Today the distillery’s malt is guaranteed grown in Scotland and, in certain cases, they can pinpoint the exact farmer and the precise field in which the barley was raised.
“After all, we believe it’s called Scotch for a reason,” adds Christy.
Production director Allan Logan currently works in partnership with 17 growers on Islay, following a project that began in 2004 with just one farmer and one field.
“It’s grown into this huge success,” says Christy.
“We’re proud to be offering an opportunity to the local community to diversify into different areas of agriculture, which in the summer of 2017 expanded to growing rye on the island.
“Our partnerships with these farmers are not just about us growing malting barley locally, but also about having a meaningful economic impact on our island community.”
Bruichladdich offers farmers a premium for their grain. If they didn’t, the producers simply wouldn’t grow for them.
“The growing conditions on the west coast are gruesome, resulting in a lower tonnage per acre,” says Christry.
“This is partly due to the cold wet weather but also due to damage by pests such as geese and deer. There are also allowances made on higher levels of nitrogen and in the moisture content than is commonly accepted for mainland barley, but really what we’re looking for is a flavourful grain.

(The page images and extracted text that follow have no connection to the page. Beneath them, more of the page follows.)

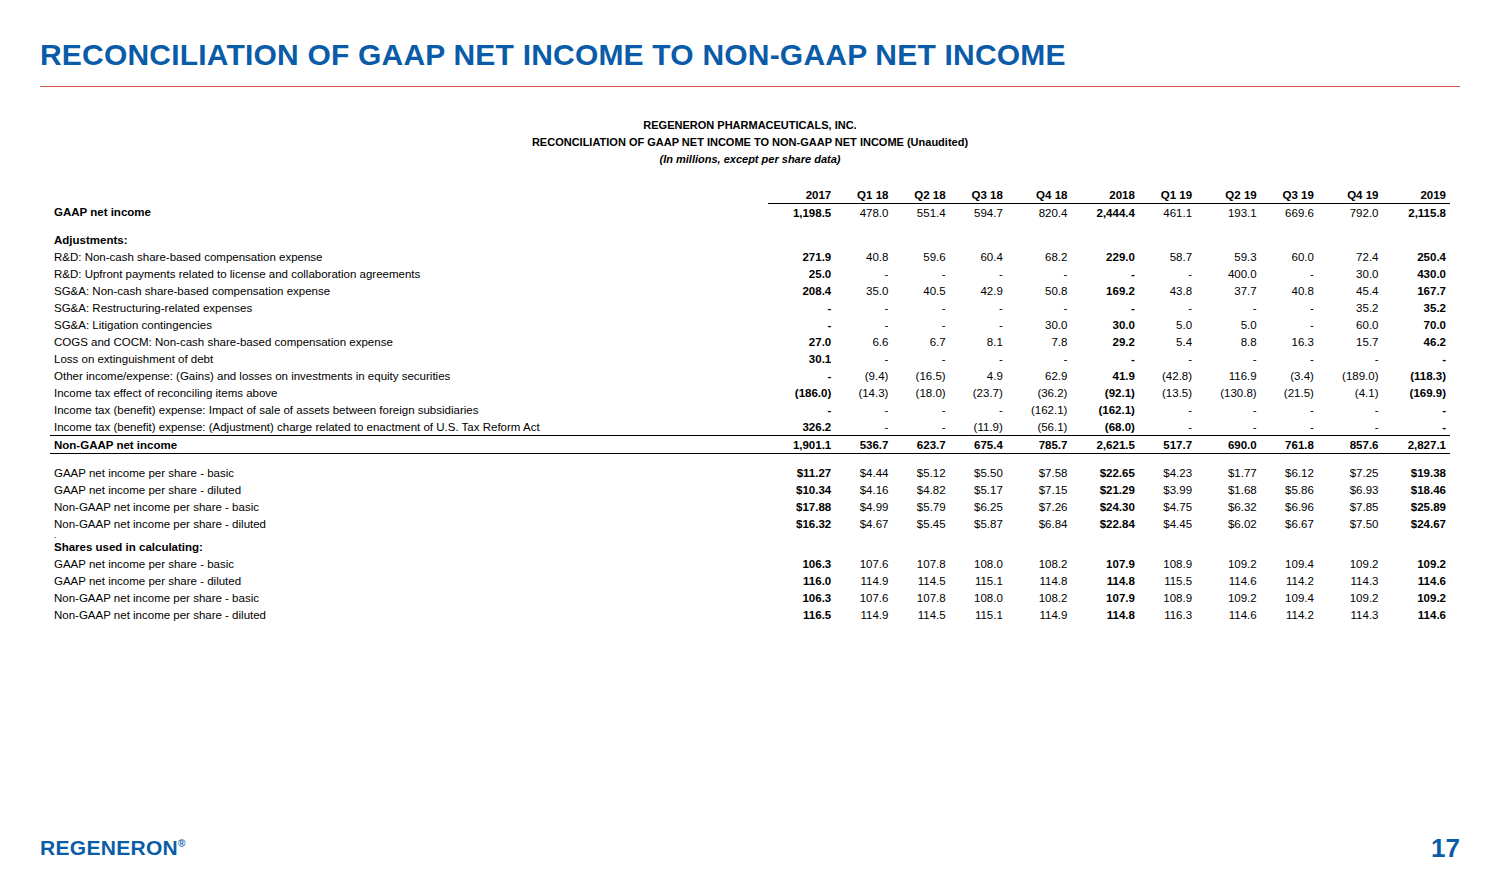RECONCILIATION OF GAAP NET INCOME TO NON-GAAP NET INCOME
REGENERON PHARMACEUTICALS, INC.
RECONCILIATION OF GAAP NET INCOME TO NON-GAAP NET INCOME (Unaudited)
(In millions, except per share data)
| | 2017 | Q1 18 | Q2 18 | Q3 18 | Q4 18 | 2018 | Q1 19 | Q2 19 | Q3 19 | Q4 19 | 2019 |
| --- | --- | --- | --- | --- | --- | --- | --- | --- | --- | --- | --- |
| GAAP net income | 1,198.5 | 478.0 | 551.4 | 594.7 | 820.4 | 2,444.4 | 461.1 | 193.1 | 669.6 | 792.0 | 2,115.8 |
| Adjustments: | |
| R&D: Non-cash share-based compensation expense | 271.9 | 40.8 | 59.6 | 60.4 | 68.2 | 229.0 | 58.7 | 59.3 | 60.0 | 72.4 | 250.4 |
| R&D: Upfront payments related to license and collaboration agreements | 25.0 | - | - | - | - | - | - | 400.0 | - | 30.0 | 430.0 |
| SG&A: Non-cash share-based compensation expense | 208.4 | 35.0 | 40.5 | 42.9 | 50.8 | 169.2 | 43.8 | 37.7 | 40.8 | 45.4 | 167.7 |
| SG&A: Restructuring-related expenses | - | - | - | - | - | - | - | - | - | 35.2 | 35.2 |
| SG&A: Litigation contingencies | - | - | - | - | 30.0 | 30.0 | 5.0 | 5.0 | - | 60.0 | 70.0 |
| COGS and COCM: Non-cash share-based compensation expense | 27.0 | 6.6 | 6.7 | 8.1 | 7.8 | 29.2 | 5.4 | 8.8 | 16.3 | 15.7 | 46.2 |
| Loss on extinguishment of debt | 30.1 | - | - | - | - | - | - | - | - | - | - |
| Other income/expense: (Gains) and losses on investments in equity securities | - | (9.4) | (16.5) | 4.9 | 62.9 | 41.9 | (42.8) | 116.9 | (3.4) | (189.0) | (118.3) |
| Income tax effect of reconciling items above | (186.0) | (14.3) | (18.0) | (23.7) | (36.2) | (92.1) | (13.5) | (130.8) | (21.5) | (4.1) | (169.9) |
| Income tax (benefit) expense: Impact of sale of assets between foreign subsidiaries | - | - | - | - | (162.1) | (162.1) | - | - | - | - | - |
| Income tax (benefit) expense: (Adjustment) charge related to enactment of U.S. Tax Reform Act | 326.2 | - | - | (11.9) | (56.1) | (68.0) | - | - | - | - | - |
| Non-GAAP net income | 1,901.1 | 536.7 | 623.7 | 675.4 | 785.7 | 2,621.5 | 517.7 | 690.0 | 761.8 | 857.6 | 2,827.1 |
| GAAP net income per share - basic | $11.27 | $4.44 | $5.12 | $5.50 | $7.58 | $22.65 | $4.23 | $1.77 | $6.12 | $7.25 | $19.38 |
| GAAP net income per share - diluted | $10.34 | $4.16 | $4.82 | $5.17 | $7.15 | $21.29 | $3.99 | $1.68 | $5.86 | $6.93 | $18.46 |
| Non-GAAP net income per share - basic | $17.88 | $4.99 | $5.79 | $6.25 | $7.26 | $24.30 | $4.75 | $6.32 | $6.96 | $7.85 | $25.89 |
| Non-GAAP net income per share - diluted | $16.32 | $4.67 | $5.45 | $5.87 | $6.84 | $22.84 | $4.45 | $6.02 | $6.67 | $7.50 | $24.67 |
| . | |
| Shares used in calculating: | |
| GAAP net income per share - basic | 106.3 | 107.6 | 107.8 | 108.0 | 108.2 | 107.9 | 108.9 | 109.2 | 109.4 | 109.2 | 109.2 |
| GAAP net income per share - diluted | 116.0 | 114.9 | 114.5 | 115.1 | 114.8 | 114.8 | 115.5 | 114.6 | 114.2 | 114.3 | 114.6 |
| Non-GAAP net income per share - basic | 106.3 | 107.6 | 107.8 | 108.0 | 108.2 | 107.9 | 108.9 | 109.2 | 109.4 | 109.2 | 109.2 |
| Non-GAAP net income per share - diluted | 116.5 | 114.9 | 114.5 | 115.1 | 114.9 | 114.8 | 116.3 | 114.6 | 114.2 | 114.3 | 114.6 |
REGENERON®
17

It doesn’t interest us to stick to the usual parameters.”
When asked about sourcing, the Scotch Whisky Association said: “Given factors such as unpredictable weather, it is vital that producers have the choice of where to source the optimum grain to produce a consistently high quality product.”
And Gavin Dick, knowledge exchange manager for cereals and oilseeds at the Agriculture and Horticulture Development Board, acknowledges: “Scottish farmers produce the highest quality malting barley and it’s in the best interest of industry to use as much of it as possible.

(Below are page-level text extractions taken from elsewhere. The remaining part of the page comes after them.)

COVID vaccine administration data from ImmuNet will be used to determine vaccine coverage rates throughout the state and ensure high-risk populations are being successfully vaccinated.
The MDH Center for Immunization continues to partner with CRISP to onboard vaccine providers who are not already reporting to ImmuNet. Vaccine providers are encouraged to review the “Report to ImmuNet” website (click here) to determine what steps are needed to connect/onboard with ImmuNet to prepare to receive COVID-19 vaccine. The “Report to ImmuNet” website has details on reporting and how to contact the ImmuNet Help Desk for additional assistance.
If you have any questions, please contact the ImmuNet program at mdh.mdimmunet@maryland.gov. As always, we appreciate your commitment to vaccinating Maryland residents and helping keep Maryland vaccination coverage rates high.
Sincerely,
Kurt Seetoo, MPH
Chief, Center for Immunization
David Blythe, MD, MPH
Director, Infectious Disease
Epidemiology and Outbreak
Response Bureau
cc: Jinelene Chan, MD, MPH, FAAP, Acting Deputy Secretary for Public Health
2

“Most distilleries take the Scottish first approach to sourcing their barley, which is sensible as it ensures a high quality local supply, rather than having to import from further afield.
“It is also important to the farmers as growing for malting means they take a hit on yield as they have to limit their use of nitrogen, so they want to know they have a secure market for their crop.”

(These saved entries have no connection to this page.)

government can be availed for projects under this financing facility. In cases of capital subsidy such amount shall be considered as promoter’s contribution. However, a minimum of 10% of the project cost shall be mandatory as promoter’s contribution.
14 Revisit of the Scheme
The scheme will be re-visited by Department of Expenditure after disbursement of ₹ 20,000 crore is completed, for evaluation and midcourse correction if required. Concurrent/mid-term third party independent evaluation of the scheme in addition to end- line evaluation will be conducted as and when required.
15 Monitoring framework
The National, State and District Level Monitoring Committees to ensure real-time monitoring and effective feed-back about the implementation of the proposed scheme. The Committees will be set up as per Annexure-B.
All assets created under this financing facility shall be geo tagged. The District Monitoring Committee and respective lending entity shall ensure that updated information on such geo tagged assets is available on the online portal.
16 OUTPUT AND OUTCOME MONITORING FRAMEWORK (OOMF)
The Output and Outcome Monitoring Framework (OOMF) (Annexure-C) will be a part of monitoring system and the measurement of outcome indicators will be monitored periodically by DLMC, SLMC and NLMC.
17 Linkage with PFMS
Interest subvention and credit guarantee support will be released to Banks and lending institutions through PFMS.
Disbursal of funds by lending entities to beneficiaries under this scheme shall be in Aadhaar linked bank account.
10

So would Bruichladdich encourage others to follow its lead?
Christy says: “It’s not really for us to dictate or demand anyone else to place the same level of importance on the provenance of their spirit.
“It would be great if others took the same initiative in working with their local community though. Remaining Islay-centric in everything we do means we’re still the largest private employer on the island, which for a distillery that produces 1 million litres per year, is pretty incredible.”
At the other end of the country, Annandale Distillery also supports the 100% Scottish ethos.
Co-owner, Professor David Thomson, says: “We believe that all of our production has been made with Scottish barley since we re-started in November 2014.” He says he advocates supporting Scottish farmers where possible, provided they can supply high-yielding varieties of the appropriate quality.
However just how significant the use of 100% Scottish grain is to the end product remains a subject for debate.
While Prof Thomson believes the notion that a product made with Scottish ingredients undoubtedly contributes to its provenance, he says: “It probably makes no difference at all to the quality or sensory characteristics of the whisky.”
On the same issue, Christy from Bruichladdich says: “In terms of flavour, it’s hard to say. We’re running a distillery not a laboratory, and there are differences between the flavour in organically grown barley or the sugary fat of bere barley.
“Our exploration of barley has led us in many different directions, from distilling organic barley, to resurrecting ancient landrace in our bere barley and has even included regional trials, which involves growing the same varietal in four different areas of Scotland. Exploring the influence of barley on the final whisky will continue to be a hugely important part of what we do for decades to come.”